Afirmou também, que, durante o governo de Gilmar Machado, cerca de R$ 340 milhões do caixa do Instituto foram aplicados em investimentos de alto risco. Um desses investimentos teria falido e outros dois falidos parcialmente, causando um prejuízo de R$ 12 milhões ao Ipremu.

“Além disso, esses investimentos não poderiam ter sido feitos. Vamos contestar na Justiça e pedir o bloqueio desses R$ 340 milhões. Como são investimentos feitos para resgatar entre oito e 15 anos, se a gente tentasse retirar esse valor hoje, perderíamos entre 40% e 50% do total”, afirmou Odelmo Leão.

Ainda de acordo com o prefeito, alguns fundos que receberam investimento da administração passada, são investigados em operações da Polícia Federal (PF), como a própria Lava Jato. “Já repassei todos esses documentos à PF e acredito que a verdade sobre esses investimentos será divulgada rapidamente”, ressaltou.
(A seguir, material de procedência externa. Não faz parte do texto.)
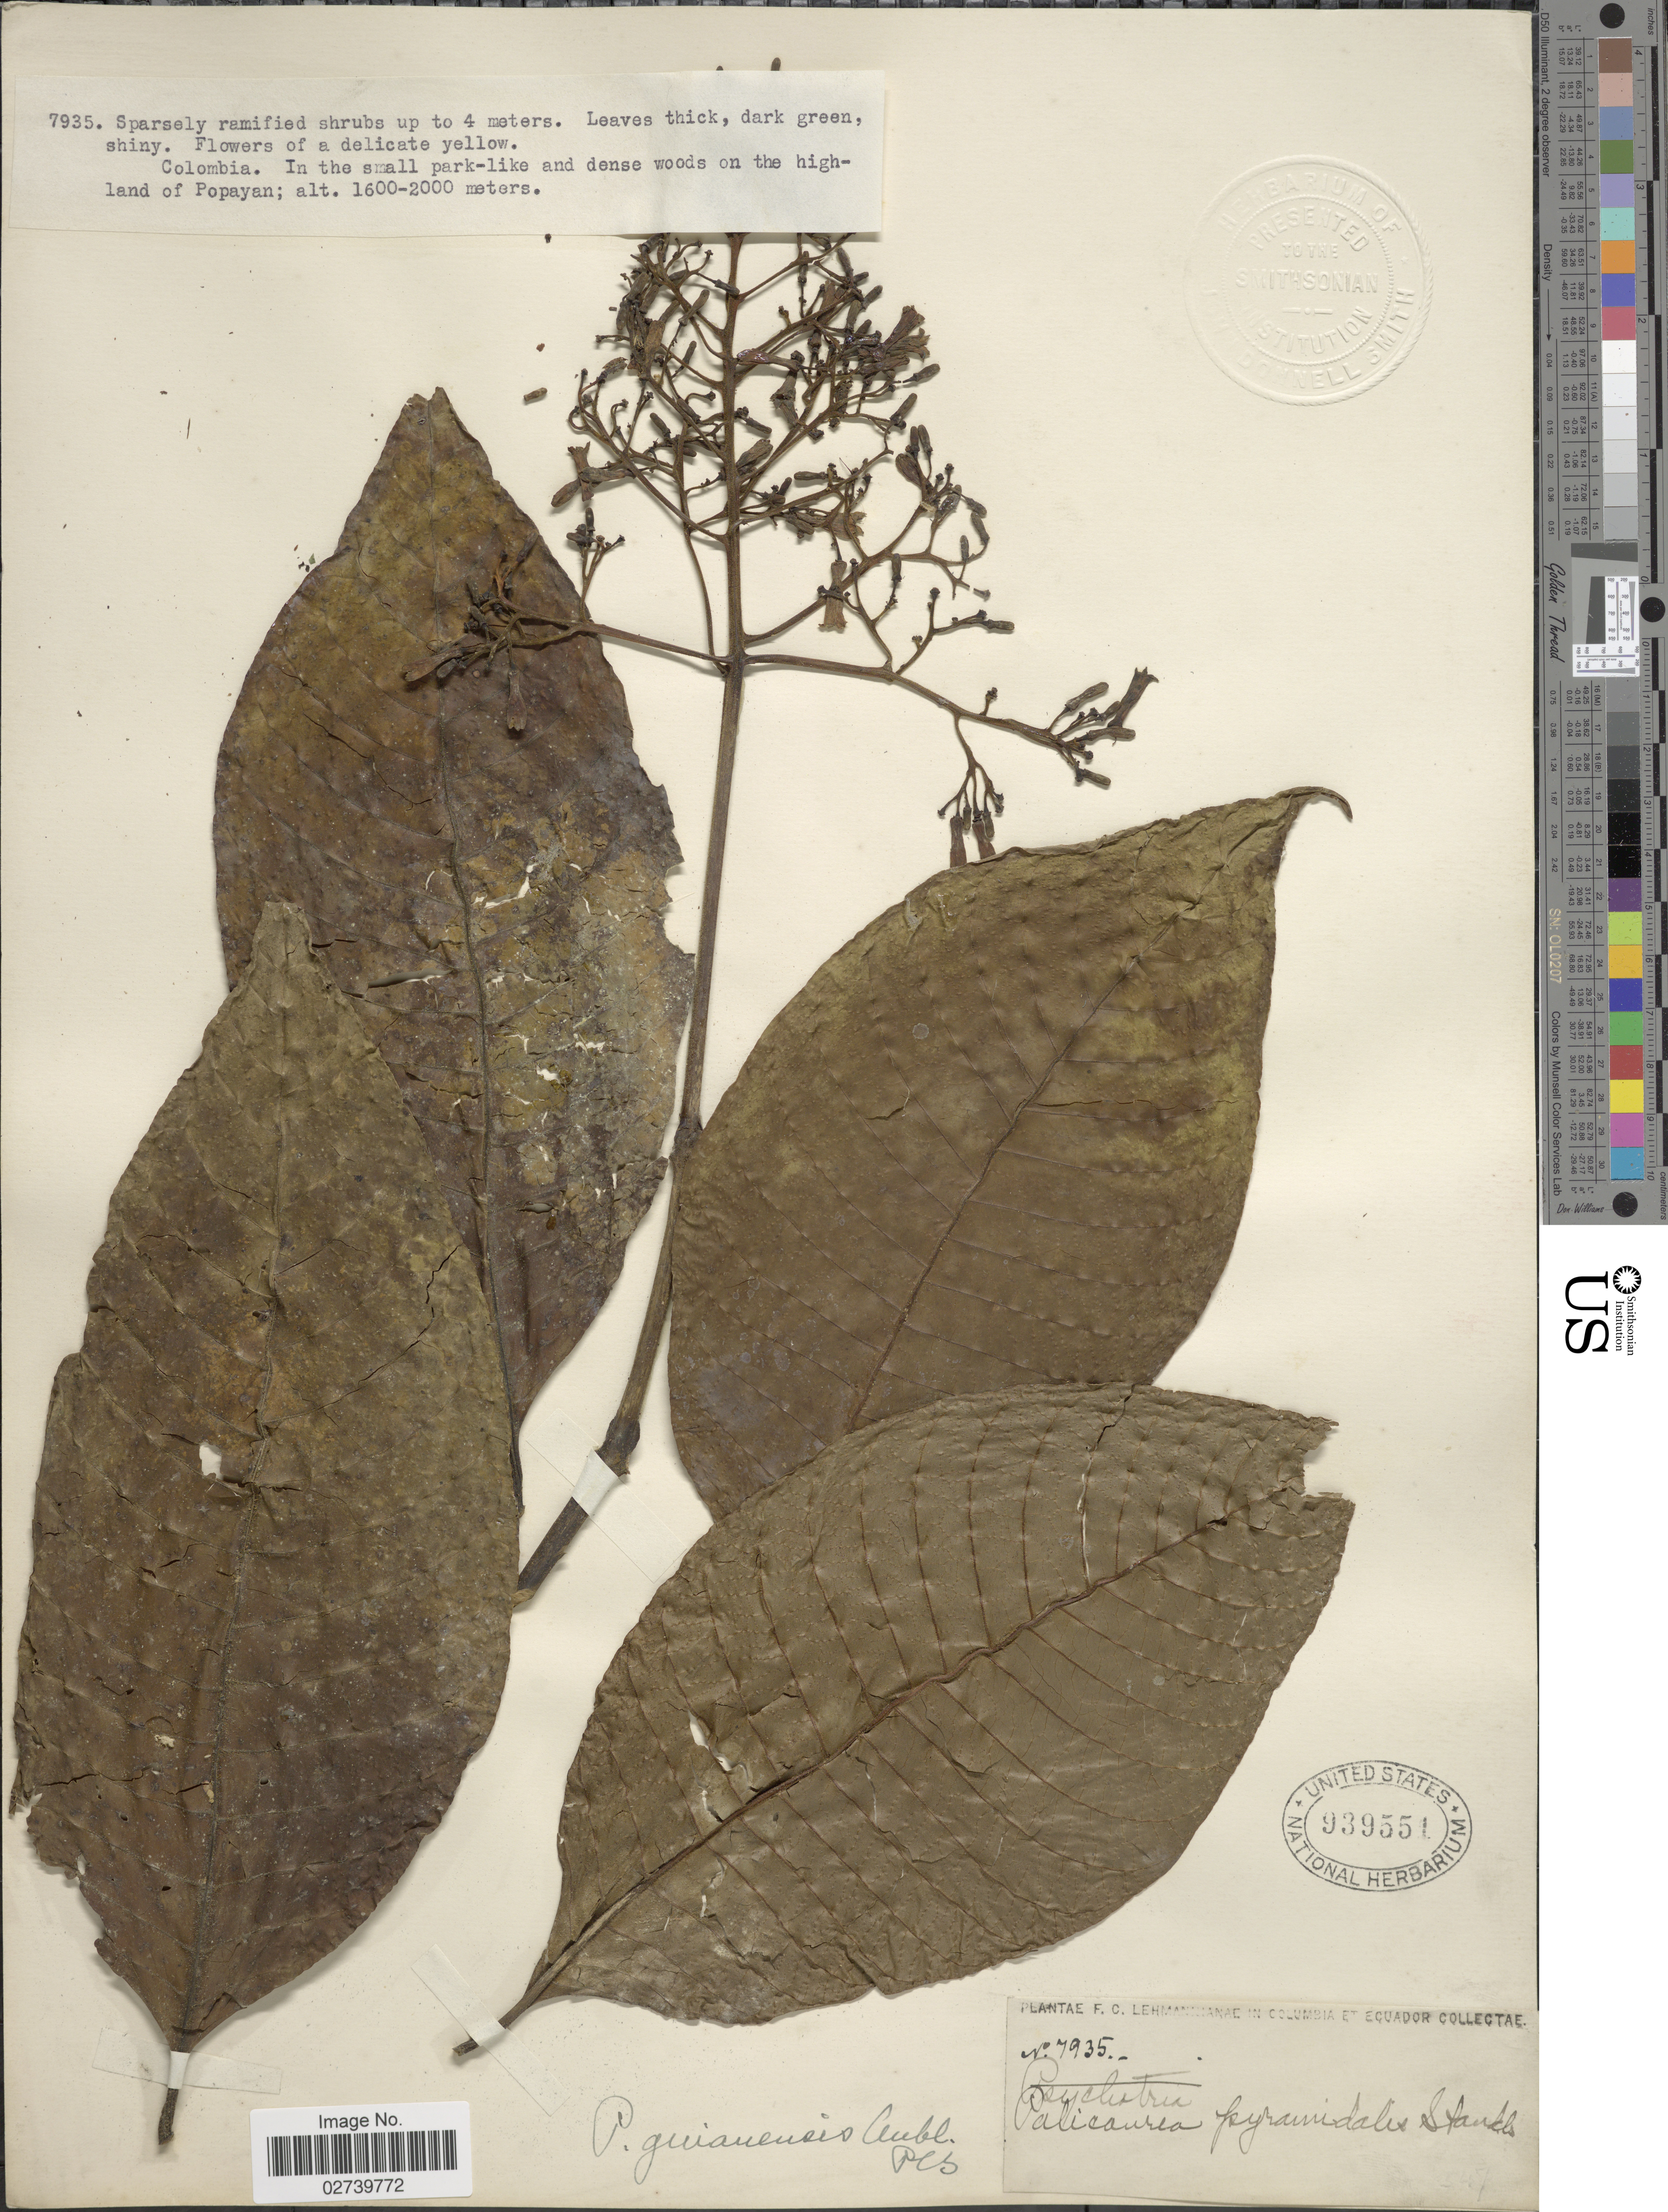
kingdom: Plantae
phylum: Tracheophyta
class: Magnoliopsida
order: Gentianales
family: Rubiaceae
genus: Palicourea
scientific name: Palicourea guianensis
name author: Aubl.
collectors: F. C. Lehmann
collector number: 7935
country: Colombia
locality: Highlands of Popayan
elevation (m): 1600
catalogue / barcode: US 939551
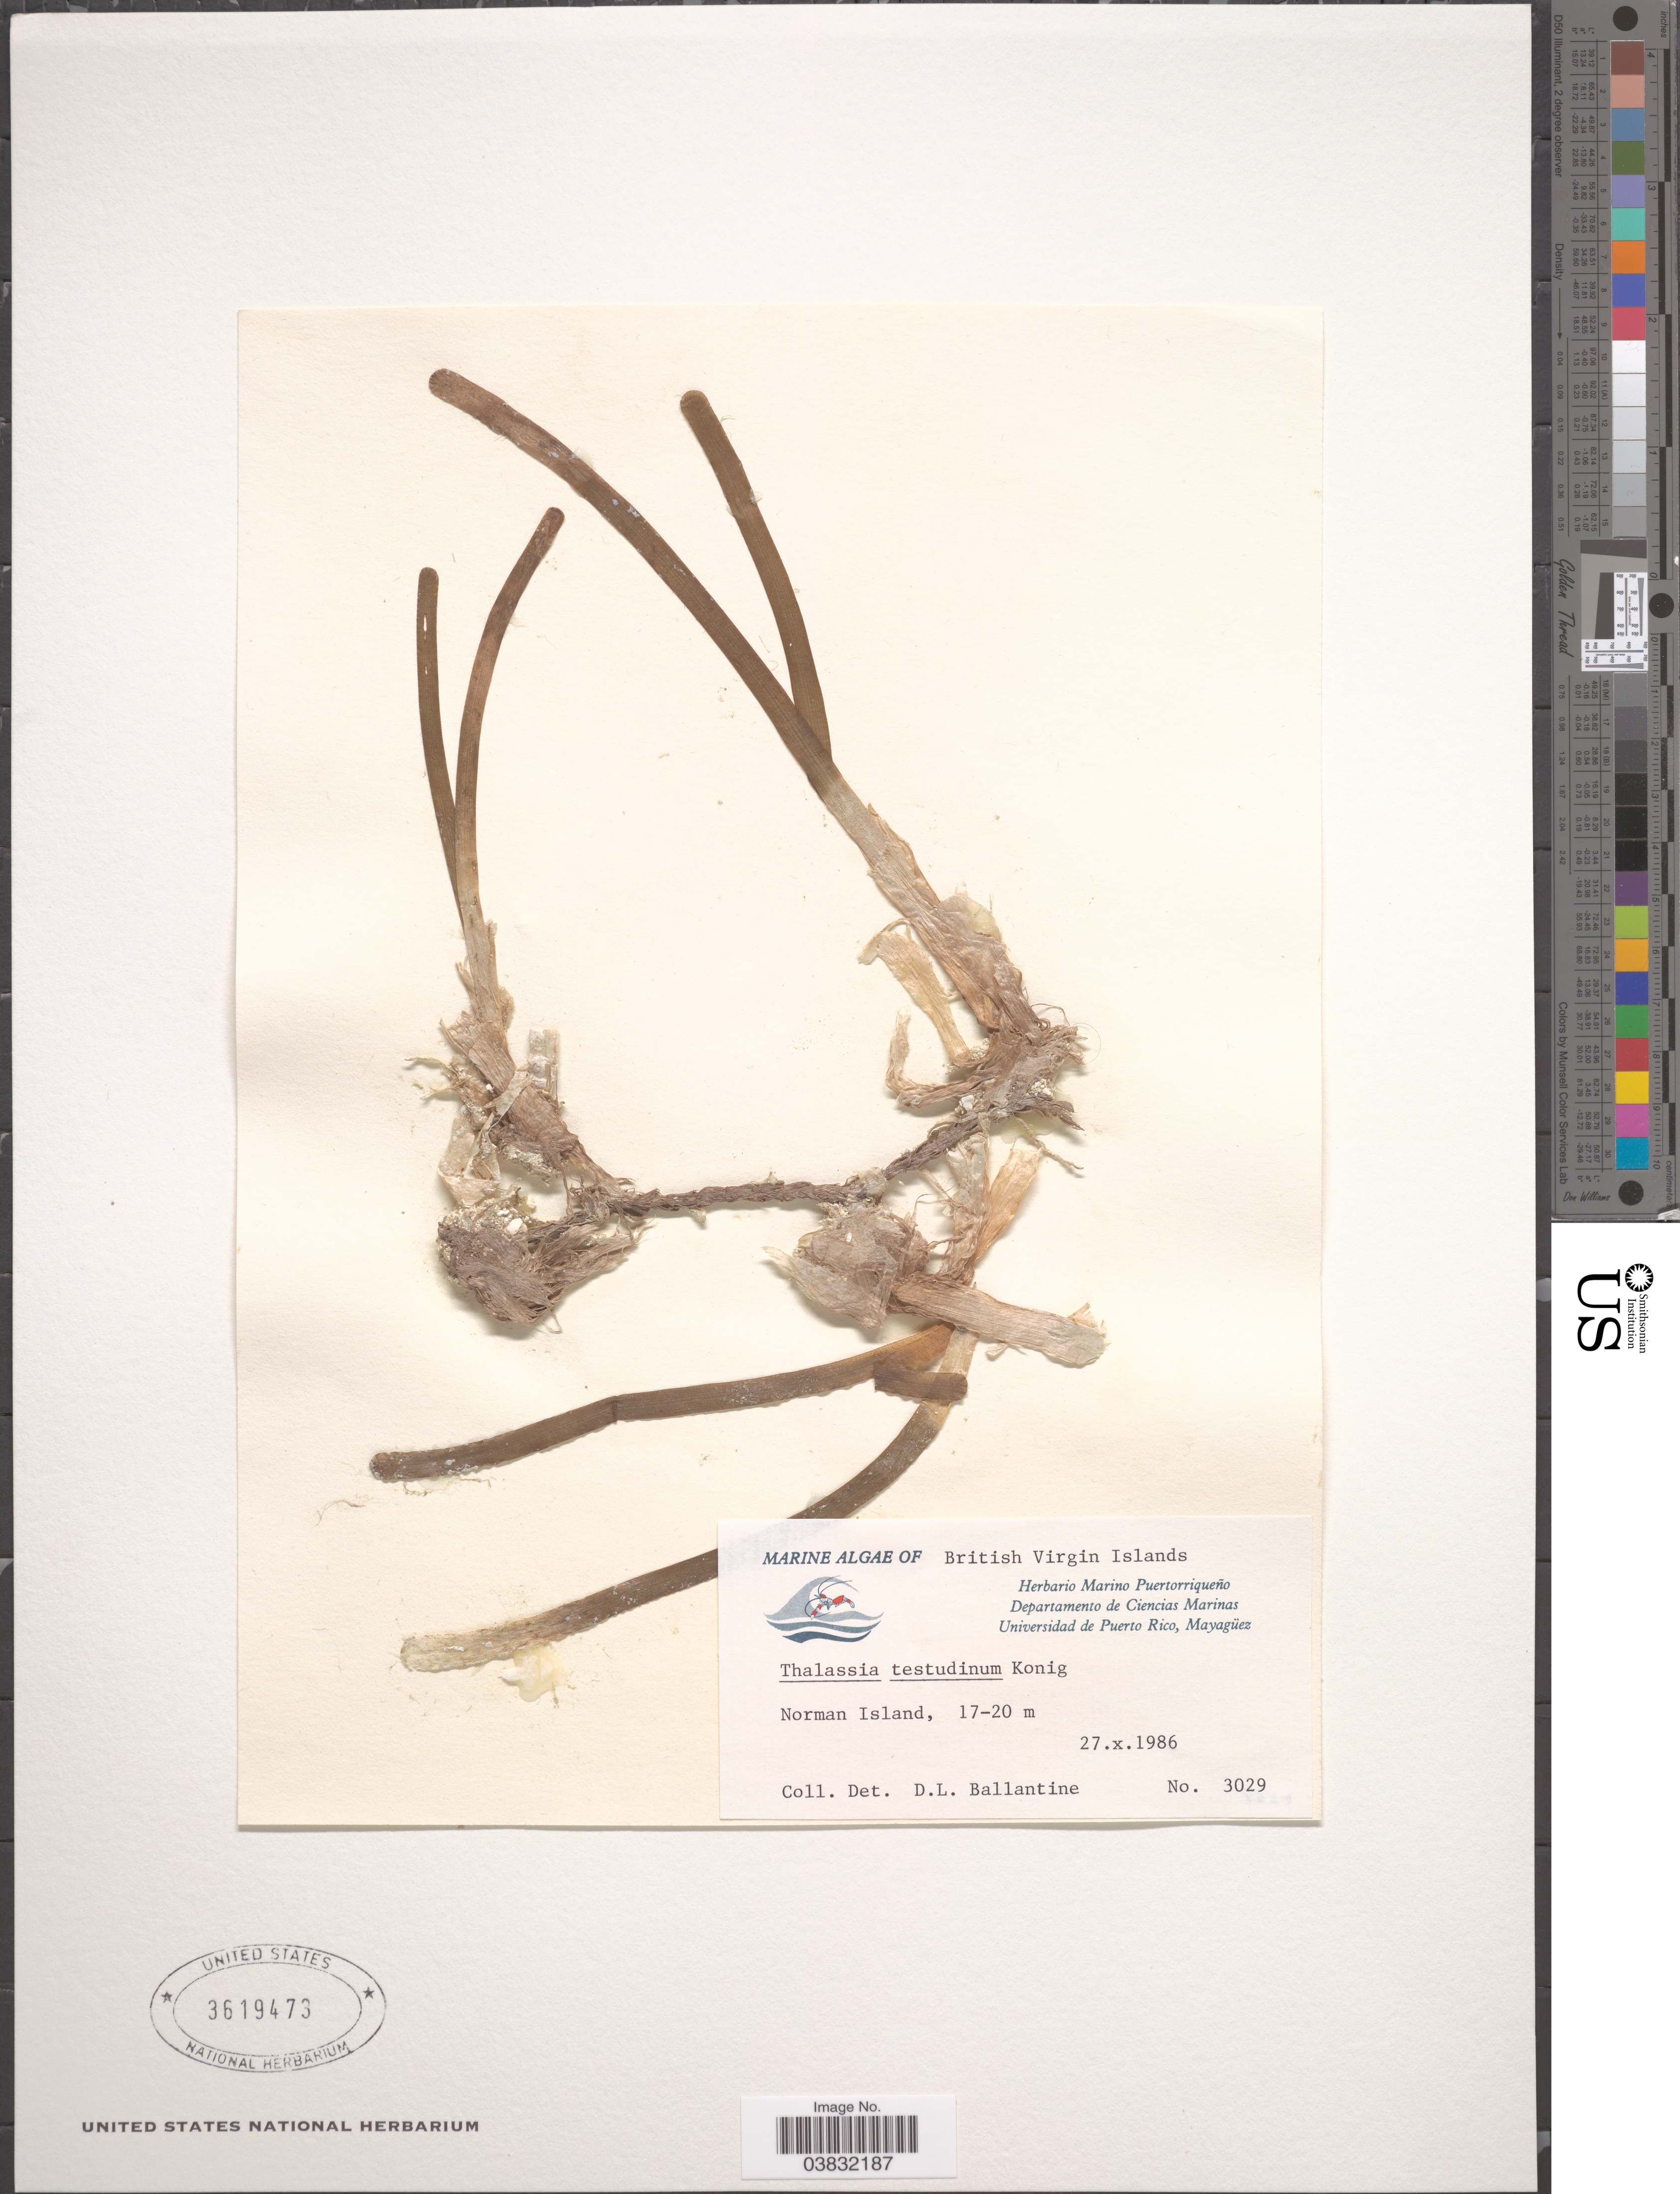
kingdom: Plantae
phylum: Tracheophyta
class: Liliopsida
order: Alismatales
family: Hydrocharitaceae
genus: Thalassia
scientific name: Thalassia testudinum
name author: Banks & Sol. ex K.D. Koenig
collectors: D.L. Ballantine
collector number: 3029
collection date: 1986-10-27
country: British Virgin Islands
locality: Norman Island.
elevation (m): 17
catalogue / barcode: US 3619473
Para tentar resolver essa situação, Odelmo Leão disse também, que, além de pedir o bloqueio dos investimentos de risco, irá pedir uma renegociação da dívida existente. “Tivemos também, que fazer um repasse de R$ 14 milhões para a Previdência para tentar voltar a receber recursos federais”. Esse valor é referente à contribuição previdenciária descontada dos servidores e não repassada à Previdência. Questão que é alvo de ação criminal representada pela atual administração contra o ex-prefeito Gilmar Machado e o ex-secretário de Finanças, Carlos Diniz.

 

PAGAMENTO DOS SERVIDORES

 

Segundo o prefeito Odelmo Leão, esses R$ 14 milhões repassados para a Previdência poderiam ter sido usados para o pagamento da folha de dezembro dos servidores municipais que está atrasada. “Claro que penso nos servidores, mas precisamos fazer uma gestão coerente. Acertando essa questão da Previdência, poderemos voltar a receber novos recursos e fazer a máquina pública voltar a andar”, afirmou Odelmo Leão.

Outro plano apresentado pelo prefeito seria o repasse de um terreno da Prefeitura no valor de R$ 48 milhões para o Ipremu. “Esse valor ajudaria a quitar a folha de dezembro, mas como esse repasse (R$ 14 milhões) estava em atraso, não foi possível renovar o Certificado de Regularidade Previdenciária (CRP). Sem esse certificado não podemos viabilizar a transferência desse terreno. Essas são minhas únicas soluções, mas que estão barradas atualmente”, disse.

 

NOTA

 

Em nota, o ex-prefeito Gilmar Machado informa que, infelizmente, é lamentável como algumas pessoas fazem política. 

O governo Odelmo Leão insiste em permanecer no palanque eleitoral para ganhar tempo sobre as ações fundamentais ao bom funcionamento de Uberlândia. O ex-prefeito informa que não responderá a ataques e calúnias. Gilmar informa ainda que aguarda que a Justiça prevaleça e que casos como o do desvio de R$ 10 milhões de uma obra do Dmae na gestão de Odelmo Leão sejam julgados e os criminosos sejam punidos.